VACUUM
Clean up files associated with a table. There are different versions of this command for Apache Spark and Delta tables.
Vacuum a Spark table
Recursively vacuums directories associated with the Spark table and remove uncommitted files older
than a retention threshold. The default threshold is 7 days. Databricks automatically triggers VACUUM
operations as data is written. See Clean up uncommitted files.
Syntax
VACUUM [ table_identifier | path] [RETAIN num HOURS]
table_identifier
[database_name.] table_name
: A table name, optionally qualified with a database name.path
Path to the table files.
RETAIN num HOURS
The retention threshold.
Vacuum a Delta table (Delta Lake on Databricks)

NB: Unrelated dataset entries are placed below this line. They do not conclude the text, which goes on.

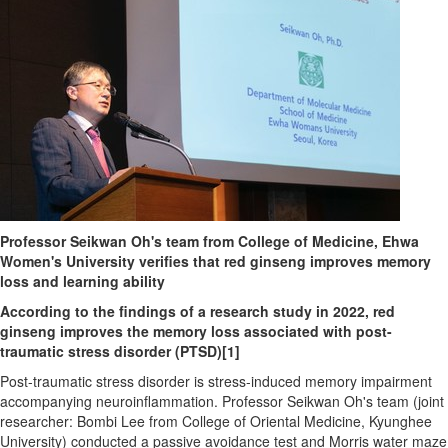
Professor Seikwan Oh's team from College of Medicine, Ehwa
Women's University verifies that red ginseng improves memory
loss and learning ability
According to the findings of a research study in 2022, red
ginseng improves the memory loss associated with post-
traumatic stress disorder (PTSD)
[1]
Post-traumatic stress disorder is stress-induced memory impairment
accompanying neuroinflammation. Professor Seikwan Oh's team (joint
researcher: Bombi Lee from College of Oriental Medicine, Kyunghee
University) conducted a passive avoidance test and Morris water maze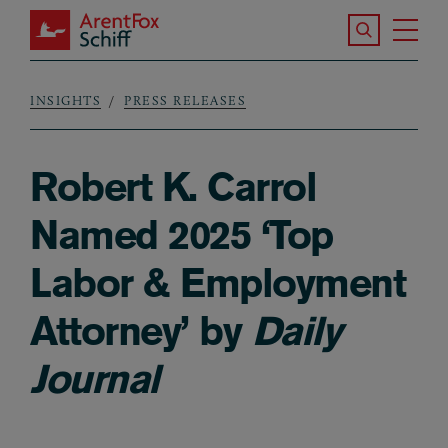
Skip to main content
Search the S
Tog
ArentFox Schiff
Ma
INSIGHTS
PRESS RELEASES
Breadcrumb
Robert K. Carrol
Named 2025 ‘Top
Labor & Employment
Attorney’ by
Daily
Journal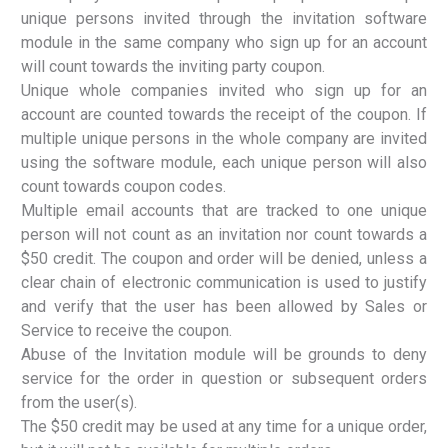
unique persons invited through the invitation software
module in the same company who sign up for an account
will count towards the inviting party coupon.
Unique whole companies invited who sign up for an
account are counted towards the receipt of the coupon. If
multiple unique persons in the whole company are invited
using the software module, each unique person will also
count towards coupon codes.
Multiple email accounts that are tracked to one unique
person will not count as an invitation nor count towards a
$50 credit. The coupon and order will be denied, unless a
clear chain of electronic communication is used to justify
and verify that the user has been allowed by Sales or
Service to receive the coupon.
Abuse of the Invitation module will be grounds to deny
service for the order in question or subsequent orders
from the user(s).
The $50 credit may be used at any time for a unique order,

Recursively vacuum directories associated with the Delta table and remove data files that are no longer
in the latest state of the transaction log for the table and are older than a retention threshold.

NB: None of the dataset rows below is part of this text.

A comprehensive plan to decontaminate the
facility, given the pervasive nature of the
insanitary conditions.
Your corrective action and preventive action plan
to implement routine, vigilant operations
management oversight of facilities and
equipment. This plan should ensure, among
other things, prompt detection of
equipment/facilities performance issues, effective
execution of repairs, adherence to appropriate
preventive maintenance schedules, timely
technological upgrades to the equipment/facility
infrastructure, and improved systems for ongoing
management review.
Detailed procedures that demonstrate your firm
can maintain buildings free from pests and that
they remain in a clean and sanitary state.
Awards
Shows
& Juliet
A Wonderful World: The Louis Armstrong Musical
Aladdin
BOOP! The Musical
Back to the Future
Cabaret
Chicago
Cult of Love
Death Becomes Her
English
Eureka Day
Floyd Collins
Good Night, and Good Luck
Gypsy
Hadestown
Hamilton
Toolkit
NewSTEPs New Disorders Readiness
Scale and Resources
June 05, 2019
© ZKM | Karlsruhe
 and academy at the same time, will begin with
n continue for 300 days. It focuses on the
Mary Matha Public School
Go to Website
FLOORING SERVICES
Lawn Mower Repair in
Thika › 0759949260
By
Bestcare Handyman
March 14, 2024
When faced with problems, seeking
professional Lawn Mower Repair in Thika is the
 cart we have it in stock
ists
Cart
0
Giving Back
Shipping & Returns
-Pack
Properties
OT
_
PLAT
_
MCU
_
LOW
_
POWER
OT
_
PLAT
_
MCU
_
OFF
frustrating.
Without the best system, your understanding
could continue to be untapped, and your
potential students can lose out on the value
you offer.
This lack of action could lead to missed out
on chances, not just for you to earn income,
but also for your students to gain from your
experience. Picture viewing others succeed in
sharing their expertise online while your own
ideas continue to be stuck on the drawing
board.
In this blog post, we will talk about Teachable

Files are deleted according to the time they have been logically removed from Delta’s transaction log + retention hours,
not their modification timestamps on the storage system.
The default threshold is 7 days. Databricks does not automatically trigger VACUUM
operations on Delta tables. See Remove files no longer referenced by a Delta table.
If you run VACUUM
on a Delta table, you lose the ability time travel back to a
version older than the specified data retention period.
VACUUM table_identifier [RETAIN num HOURS] [DRY RUN]
table_identifier
[database_name.] table_name
: A table name, optionally qualified with a database name.delta.`<path-to-table>`
: The location of an existing Delta table.
RETAIN num HOURS
The retention threshold.
DRY RUN
Return a list of files to be deleted.